Python: Kafka + 대학교 공지 Parser + Slack API + MySQL

컴퓨터/파이썬 2020. 12. 15. 15:00

728x90

결과물

1. 만들 것

사실, 하나의 파일로, parsing 하고, slack api에 전달하고, mySQL이나 json으로 저장해도 되지만

(Kafka Connect Sink로 해도 되고 방법은 많다.)

공부해본 것을 사용하기 위해, 짬뽕

Apache Kafka Producer에서 대학교 공지 데이터 불러오기
MySQL로 공지 저장과 동시에 Consumer로 데이터 전달하기
Apache Kafka Consumer에서 Slack API를 이용하여 댓글 남기기

(카카오톡 챗봇이 수락이 되면 카카오톡 챗봇으로 업데이트 예정)

(서버 부담을 덜기 위해, 1시간 간격으로 공지 파싱)

2. 준비물

Apache Kafka

Apache Kafka: A Distributed Streaming Platform.

kafka.apache.org

분산 스트리밍 플랫폼, 서버 용도

(Apache Kafka 소개: @링크)

Over 2000 ISVs, OEMs, and VARs rely on MySQL as their products' embedded database to make their applications, hardware and appliances more competitive, bring them to market faster, and lower their cost of goods sold.
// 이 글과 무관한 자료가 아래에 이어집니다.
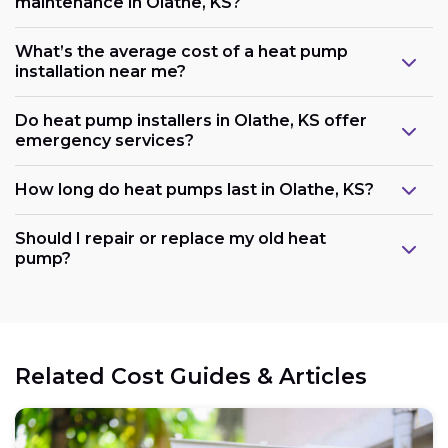
maintenance in Olathe, KS?
What’s the average cost of a heat pump
installation near me?
Do heat pump installers in Olathe, KS offer
emergency services?
How long do heat pumps last in Olathe, KS?
Should I repair or replace my old heat
pump?
Related Cost Guides & Articles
Learn More »

www.mysql.com

데이터베이스 용도

(MySQL 파이썬 소개: @링크)

Slack API

Slack API 이용

Slack은 여러분의 팀과 소통할 새로운 방법입니다. 이메일보다 빠르고, 더 조직적이며, 훨씬 안전합니다.

slack.com

공지 알림 용도

(Slack API 파이썬 사용법 소개: @링크)

3. 파이썬

pytest, unittest로 테스트를 만든 후 코딩 해보길 권장

공지 Parser (예제: 아주대학교)

크롬에서 F12을 눌러 원하는 데이터를 클릭 후, 아래 HTML css를 본다.

robots.txt 확인 후 데이터를 파싱 한다, 주기를 길게 두어 서버에 과부하를 주지 않게 한다.

방법은 많지만, 게시물 10개로 limit을 걸어, 10개를 배열에 맞게 집어넣는다.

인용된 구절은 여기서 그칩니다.